In the years since, circumcision came to be debated throughout the country, but at the time I thought I'd discovered why some people call this Planet California.
The debate here now is over a proposition that would legalize marijuana if approved in November. People here already can buy small amounts at dispensaries for medical reasons. They just need a card from a doctor, and getting one is easy.
Complete legalization would open the business to large corporations and might severely disrupt the Humboldt County economy, hugely dependent as it is on the illegal dollars of small growers. But California is broke, largely because of the Great Recession and the legacy of a 30-year-old proposition that capped property taxes, and taxing marijuana could bring the state an estimated $1 billion a year in additional revenue.
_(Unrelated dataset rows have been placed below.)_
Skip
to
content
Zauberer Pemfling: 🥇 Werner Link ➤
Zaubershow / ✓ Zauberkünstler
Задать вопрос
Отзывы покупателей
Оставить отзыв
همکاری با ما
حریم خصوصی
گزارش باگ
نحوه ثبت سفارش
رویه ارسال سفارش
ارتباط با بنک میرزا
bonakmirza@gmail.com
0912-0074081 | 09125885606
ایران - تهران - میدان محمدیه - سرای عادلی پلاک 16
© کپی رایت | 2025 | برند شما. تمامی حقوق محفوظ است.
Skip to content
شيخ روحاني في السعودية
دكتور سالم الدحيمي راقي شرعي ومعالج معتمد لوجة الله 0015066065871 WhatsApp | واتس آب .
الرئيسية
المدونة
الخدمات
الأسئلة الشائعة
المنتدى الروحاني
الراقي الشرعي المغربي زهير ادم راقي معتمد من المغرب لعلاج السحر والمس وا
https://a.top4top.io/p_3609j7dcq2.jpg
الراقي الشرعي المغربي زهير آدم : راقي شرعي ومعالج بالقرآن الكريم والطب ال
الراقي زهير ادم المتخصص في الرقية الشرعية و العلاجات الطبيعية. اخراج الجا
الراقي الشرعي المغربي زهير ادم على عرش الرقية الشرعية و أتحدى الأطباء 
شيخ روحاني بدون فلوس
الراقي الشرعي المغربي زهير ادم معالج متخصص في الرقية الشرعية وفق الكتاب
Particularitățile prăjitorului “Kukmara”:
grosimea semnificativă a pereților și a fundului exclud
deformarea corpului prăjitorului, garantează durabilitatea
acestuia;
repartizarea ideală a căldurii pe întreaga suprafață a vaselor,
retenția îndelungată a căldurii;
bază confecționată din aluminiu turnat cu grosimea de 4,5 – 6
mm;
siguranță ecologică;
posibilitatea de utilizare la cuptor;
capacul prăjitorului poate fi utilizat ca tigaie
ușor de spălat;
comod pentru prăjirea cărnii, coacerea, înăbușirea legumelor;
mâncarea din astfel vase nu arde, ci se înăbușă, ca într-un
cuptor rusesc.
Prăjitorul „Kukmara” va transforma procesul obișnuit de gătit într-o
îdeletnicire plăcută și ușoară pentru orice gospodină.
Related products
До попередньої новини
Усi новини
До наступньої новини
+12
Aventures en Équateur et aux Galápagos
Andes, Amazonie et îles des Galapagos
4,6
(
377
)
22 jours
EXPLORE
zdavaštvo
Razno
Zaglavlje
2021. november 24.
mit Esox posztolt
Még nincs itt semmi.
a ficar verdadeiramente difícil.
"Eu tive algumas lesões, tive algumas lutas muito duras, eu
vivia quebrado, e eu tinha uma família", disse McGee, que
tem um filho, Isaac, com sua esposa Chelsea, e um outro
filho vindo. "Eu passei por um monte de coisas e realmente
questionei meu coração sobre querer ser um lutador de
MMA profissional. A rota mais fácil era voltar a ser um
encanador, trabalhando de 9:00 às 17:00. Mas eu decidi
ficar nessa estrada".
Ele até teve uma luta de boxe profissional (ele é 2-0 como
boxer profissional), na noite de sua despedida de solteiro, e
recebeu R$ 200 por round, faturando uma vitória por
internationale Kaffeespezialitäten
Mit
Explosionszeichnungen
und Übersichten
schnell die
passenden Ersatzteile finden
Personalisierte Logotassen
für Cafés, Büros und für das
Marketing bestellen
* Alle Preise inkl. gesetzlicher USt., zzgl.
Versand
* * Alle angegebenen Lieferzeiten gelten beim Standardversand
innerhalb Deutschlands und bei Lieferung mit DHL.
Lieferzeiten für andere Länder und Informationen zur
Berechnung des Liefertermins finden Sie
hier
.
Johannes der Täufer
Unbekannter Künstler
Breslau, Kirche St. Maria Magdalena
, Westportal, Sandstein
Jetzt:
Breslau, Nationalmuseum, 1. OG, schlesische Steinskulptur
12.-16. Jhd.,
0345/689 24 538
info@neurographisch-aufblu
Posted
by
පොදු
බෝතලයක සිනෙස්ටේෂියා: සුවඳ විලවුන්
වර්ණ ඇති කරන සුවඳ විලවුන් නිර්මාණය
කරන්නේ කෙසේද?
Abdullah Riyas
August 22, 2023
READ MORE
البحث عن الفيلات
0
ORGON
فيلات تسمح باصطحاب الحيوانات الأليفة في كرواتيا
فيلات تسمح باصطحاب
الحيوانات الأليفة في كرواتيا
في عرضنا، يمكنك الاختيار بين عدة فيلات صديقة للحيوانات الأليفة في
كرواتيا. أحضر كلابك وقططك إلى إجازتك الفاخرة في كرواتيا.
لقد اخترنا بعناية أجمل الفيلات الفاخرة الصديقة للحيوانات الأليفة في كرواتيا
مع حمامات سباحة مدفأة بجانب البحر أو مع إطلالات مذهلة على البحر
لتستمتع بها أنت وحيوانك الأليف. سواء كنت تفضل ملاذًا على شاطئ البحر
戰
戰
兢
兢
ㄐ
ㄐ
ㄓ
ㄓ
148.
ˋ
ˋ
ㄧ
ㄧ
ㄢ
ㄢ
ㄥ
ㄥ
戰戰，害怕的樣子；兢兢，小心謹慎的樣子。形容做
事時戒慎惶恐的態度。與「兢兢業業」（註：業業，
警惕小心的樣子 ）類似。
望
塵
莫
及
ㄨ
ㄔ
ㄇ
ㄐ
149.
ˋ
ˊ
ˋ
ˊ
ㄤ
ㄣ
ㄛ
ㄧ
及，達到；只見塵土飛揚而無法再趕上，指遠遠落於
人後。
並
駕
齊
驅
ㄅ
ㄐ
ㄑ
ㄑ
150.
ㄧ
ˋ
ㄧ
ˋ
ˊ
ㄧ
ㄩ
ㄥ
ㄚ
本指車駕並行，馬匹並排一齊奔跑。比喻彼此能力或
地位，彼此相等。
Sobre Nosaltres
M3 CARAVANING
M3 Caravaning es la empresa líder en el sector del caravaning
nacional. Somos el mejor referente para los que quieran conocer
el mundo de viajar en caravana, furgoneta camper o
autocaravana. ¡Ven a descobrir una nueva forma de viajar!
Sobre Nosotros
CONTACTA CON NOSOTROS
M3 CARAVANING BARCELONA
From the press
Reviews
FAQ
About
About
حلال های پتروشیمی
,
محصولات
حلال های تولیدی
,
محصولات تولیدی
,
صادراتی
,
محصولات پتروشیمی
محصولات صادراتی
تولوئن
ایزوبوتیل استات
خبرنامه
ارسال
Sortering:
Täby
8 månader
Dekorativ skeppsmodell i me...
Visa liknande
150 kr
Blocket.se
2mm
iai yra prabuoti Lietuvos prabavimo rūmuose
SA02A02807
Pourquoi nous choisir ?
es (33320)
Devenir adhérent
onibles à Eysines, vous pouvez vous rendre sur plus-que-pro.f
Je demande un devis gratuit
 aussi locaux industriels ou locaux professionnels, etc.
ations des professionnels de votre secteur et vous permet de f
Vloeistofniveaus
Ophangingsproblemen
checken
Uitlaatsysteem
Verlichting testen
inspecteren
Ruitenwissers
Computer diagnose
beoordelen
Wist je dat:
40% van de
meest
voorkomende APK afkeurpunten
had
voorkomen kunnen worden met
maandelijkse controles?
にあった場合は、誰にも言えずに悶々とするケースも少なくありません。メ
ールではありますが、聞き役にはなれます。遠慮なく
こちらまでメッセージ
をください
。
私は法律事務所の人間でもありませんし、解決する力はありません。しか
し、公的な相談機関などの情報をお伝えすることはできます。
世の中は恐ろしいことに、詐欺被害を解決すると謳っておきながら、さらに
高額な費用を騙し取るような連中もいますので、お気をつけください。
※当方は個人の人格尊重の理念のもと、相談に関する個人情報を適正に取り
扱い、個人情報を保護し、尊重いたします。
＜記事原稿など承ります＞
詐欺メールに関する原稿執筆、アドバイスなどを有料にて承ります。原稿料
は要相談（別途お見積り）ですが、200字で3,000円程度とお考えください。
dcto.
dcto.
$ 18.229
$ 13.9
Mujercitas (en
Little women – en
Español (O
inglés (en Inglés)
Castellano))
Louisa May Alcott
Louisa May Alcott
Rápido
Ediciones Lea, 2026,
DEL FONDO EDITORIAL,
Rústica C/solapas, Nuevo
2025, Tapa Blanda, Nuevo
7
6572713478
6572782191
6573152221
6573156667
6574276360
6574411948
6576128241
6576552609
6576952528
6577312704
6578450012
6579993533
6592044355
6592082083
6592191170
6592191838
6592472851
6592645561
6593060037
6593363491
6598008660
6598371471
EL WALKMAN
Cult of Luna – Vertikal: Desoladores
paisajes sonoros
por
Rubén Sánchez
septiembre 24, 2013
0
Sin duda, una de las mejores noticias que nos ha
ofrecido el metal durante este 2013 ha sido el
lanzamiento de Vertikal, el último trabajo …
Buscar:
In case the proposition passes, and polls are showing a 50-50 split, government and business leaders there already are plotting strategies to position Humboldt County as the Napa Valley of marijuana.
We went to a jazz concert near Trinidad. The pianist was a man who used to practice on an old untuned piano in the corner of the Jambalaya at the end of the '70s. He'd quit his job and decided to devote himself to learning to play jazz, an eye-roller even in Build-A-Life Humboldt County. Now he's playing Coltrane and Monk and hosting a jazz show on the local radio station. Whatever it is you want to do, do it, his playing said.
Julie and Lynn want to take a three-week trip through Europe next summer and wondered if we might house-sit their dog and cat for part of it. Let's see, a picture window view of Trinidad Harbor, dog-walking on the beach, strolling to Katy's for smoked salmon. Both the dog and cat like to climb onto the roof, so we'd need to watch them carefully. The cat has developed a taste for hummingbirds.
I've spent the past few days in Bolinas. Meryl Streep and Frances McDormand have houses here. So does Grateful Dead bassist Phil Lesh. Tourists visit from all over the world to see the town of 2,000 that doesn't want to be seen, that cuts down the city limit sign every time the state puts one up and that controls growth by limiting the number of water meters and auctioning off each one that becomes available for $250,000 or more. Where there is no city council, just a utility board. Where the town newspaper is edited by a different person every week. Where the used bookstore is unmanned. Where the liquid collected in the town's sewage system is sprayed on a meadow. You don't want to be walking through that meadow when the sprinklers turn on.
Before leaving for Bolinas I had lunch at a vegetarian cafe in Ukiah Julie and Lynn recommended. It's in the City of 10,000 Buddhas, a former mental hospital now a Buddhist school and monastery. Male and female monks in sun hats moved briskly about the grounds, all seeming to have a destination.
My destination is home, where I trust every dog and bird is accounted for.
Love, Sam
Sam Blackwell is a former reporter for the Southeast Missourian.